Una comedia al filo de la incorrección
El director de El milagro de P. Tinto empieza bien, con un cínico entrenador profesional de basquet condenado a hacer labor comunitaria con un grupo de “discapacitados intelectuales”, pero luego no resuelve la diferencia entre “reírse de” o “reírse con”.
El último trabajo del director español Javier Fesser, conocido sobre todo por su muy personal ópera prima El milagro de P. Tinto (1998), resulta un objeto cinematográfico de difícil aprehensión, a partir de los sentimientos y sensaciones ambiguas que puede generar en cada espectador. Reacciones que, teniendo en cuenta la temática elegida como núcleo argumental, se vuelven más personales e íntimas que nunca. Somos campeones gira en torno a la labor comunitaria que Marco, un exitoso entrenador de la liga de básquet de España, es condenado a realizar tras ser encontrado culpable del delito de manejar borracho. La pena consiste en entrenar al equipo de básquet de una asociación que trabaja con personas afectadas por distintas discapacidades intelectuales. Si se tratara de un drama tal vez no hubiera conflicto alguno, pero Somos campeones es una comedia que juega a provocar al público, haciendo equilibrio sobre el filo de la incorrección.

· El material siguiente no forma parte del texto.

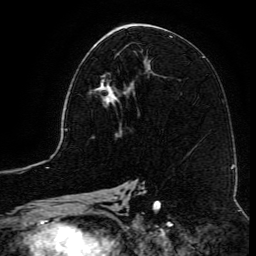
Breast MRI (dynamic contrast-enhanced), one axial slice. Slice 63 of 134 in the series (ordered by position). Cropped to one breast. Dynamic contrast-enhanced series, time point 2 of 6 at this slice position (early post-contrast). 3 T. TE 4.8 ms, TR 9.1 ms. 256 × 256 image matrix, field of view 180 × 180 mm. Female patient.
Outlined on this slice (semi-automatically segmented with operator editing):
- enhancing-tissue mask used for the functional tumour volume (all voxels passing the contrast-enhancement thresholds inside the analysis volume; usually the tumour): bounding box <89,78,140,116> (left, top, right, bottom; pixels)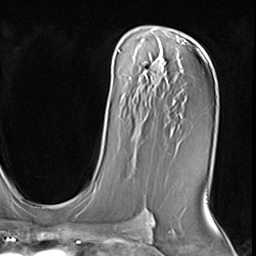
Breast MRI (dynamic contrast-enhanced), one axial slice. Slice 42 of 64 in the series (ordered by position). Cropped to one breast. Dynamic contrast-enhanced series, time point 2 of 9 at this slice position (early post-contrast). 3 T. TE 1.5 ms, TR 4.7 ms. 256 × 256 image matrix, field of view 215 × 215 mm. Female patient.
Outlined on this slice (semi-automatically segmented with operator editing):
- enhancing-tissue mask used for the functional tumour volume (all voxels passing the contrast-enhancement thresholds inside the analysis volume; usually the tumour): box from (x=132, y=138) to (x=134, y=140) px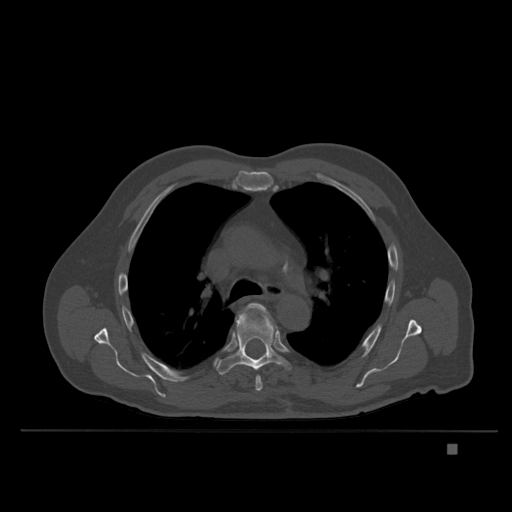
CT including the spine, one axial slice. Position 263 of 435 along the scan axis. Bone window (W 1800 / L 400 HU). 1.5 mm slice thickness. 512 × 512 image matrix. Male patient, age 73 years. Case-level facts recorded for this patient, not image findings: primary cancer: skin.
Annotated regions visible in this slice (semi-automatic segmentation, software-assisted and operator-edited):
- T5 vertebra: bounding box <249,303,264,391> (left, top, right, bottom; pixels)
- T6 vertebra: <215,308,291,376>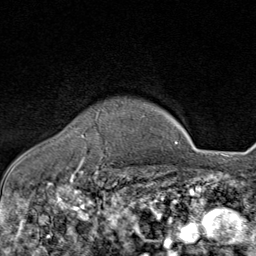
Breast MRI (dynamic contrast-enhanced), one axial slice; slice 68 of 80 in the series (ordered by position); cropped to one breast; dynamic contrast-enhanced series, time point 2 of 8 at this slice position (early post-contrast); 1.5 T; TE 1.8 ms, TR 4.3 ms; 2 mm slice thickness; 256 × 256 image matrix. Female patient.
Outlined on this slice (semi-automatic segmentation, software-assisted and operator-edited):
- enhancing-tissue mask used for the functional tumour volume (all voxels passing the contrast-enhancement thresholds inside the analysis volume; usually the tumour): bounding box [x1, y1, x2, y2] px = [82, 127, 92, 163]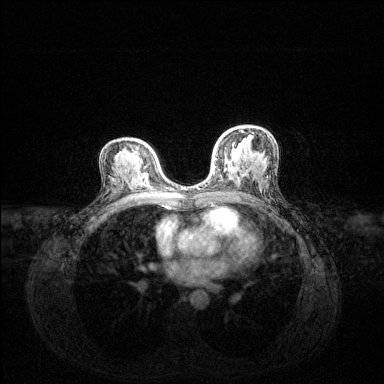
Breast MRI (dynamic contrast-enhanced), one axial slice. Position 79 of 144 along the scan axis. Dynamic contrast-enhanced series, time point 2 of 6 at this slice position (early post-contrast). 1.5 T. TE 1.6 ms, TR 4.6 ms. 384 × 384 image matrix. Female patient.
Annotated regions visible in this slice (semi-automatic segmentation, software-assisted and operator-edited):
- enhancing-tissue mask used for the functional tumour volume (all voxels passing the contrast-enhancement thresholds inside the analysis volume; usually the tumour): bounding box <198,131,243,189> (left, top, right, bottom; pixels)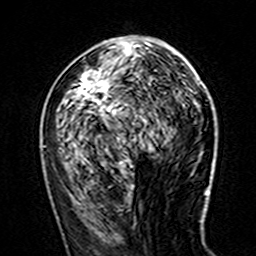
Breast MRI (dynamic contrast-enhanced), one axial slice; slice 67 of 160 in the series (ordered by position); cropped to one breast; dynamic contrast-enhanced series, time point 2 of 7 at this slice position (early post-contrast); 3 T; TE 4.6 ms, TR 7.4 ms; 1 mm slice thickness; 256 × 256 image matrix. Female patient.
Annotated regions visible in this slice (semi-automatic segmentation, software-assisted and operator-edited):
- enhancing-tissue mask used for the functional tumour volume (all voxels passing the contrast-enhancement thresholds inside the analysis volume; usually the tumour): bounding box (x1, y1, x2, y2) in pixels: (42, 42, 140, 147)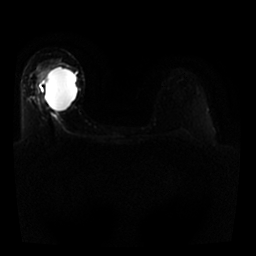
Breast MRI, one axial slice. Diffusion-weighted series; image 2 of 4 stored at this slice position (different b-values; order by instance number). 1.5 T. 4 mm slice thickness. 256 × 256 image matrix. Female patient.
Structures marked on this image (outlined manually by an expert reader):
- tumour on diffusion-weighted imaging: box from (x=43, y=66) to (x=58, y=80) px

Puede decirse que todo el primer acto, que Fesser utiliza para presentar a Marco y plantear la premisa central de la película, es de lo mejor que se ha visto en materia de comedia en 2018. Ahí queda claro que el protagonista es un tipo irascible, pedante y mal educado al límite de lo desagradable, aunque también asoma la punta del ovillo de una crisis, que la película irá develando al avanzar. De entrada el protagonista se burla de la discapacidad del hombre que le hace la boleta por estar mal estacionado. Luego se peleará con el entrenador principal del equipo para el cual trabaja, durante un partido y frente a una multitud. Ese desborde le costará el puesto. Marco termina el día ahogando la angustia en alcohol y chocando al patrullero que lo detiene.
El prólogo cierra con un almuerzo en el que Marco discute con su madre las dificultades de la corrección política. La señora cree que la etiqueta “discapacitados intelectuales” refiere a escritores en sillas de ruedas y cuando su hijo le recuerda que el mundo era más sencillo cuando a los gays se les decía maricones, ella le encaja un cachetazo por decir groserías en la mesa.
Pero cuando la trama enfrenta a Marco al doble desafío de convivir con las peculiaridades de sus nuevos jugadores y revisar sus propios prejuicios, la película tropieza al mismo tiempo con dos piedras. La primera tiene que ver con la vieja diferencia entre “reírse de” o “reírse con”. Aunque Fesser maneja con bastante solvencia las situaciones, haciendo que cada una se desarrolle en una nebulosa en la que los límites nunca están claros, es cierto que algún espectador podrá sentir que a veces la película se desliza de forma clara en el terreno de la burla. Cada quien sabrá. En cambio resultan imperdonables los volantazos sensibleros que irá dando (banda sonora incluida) para encajar a la comedia en el purgatorio de las “películas inspiradoras”, traicionándose a sí misma. Son los riesgos de permitir que el codo de la corrección borre lo que con ingenio había sido escrito por la mano de la transgresión.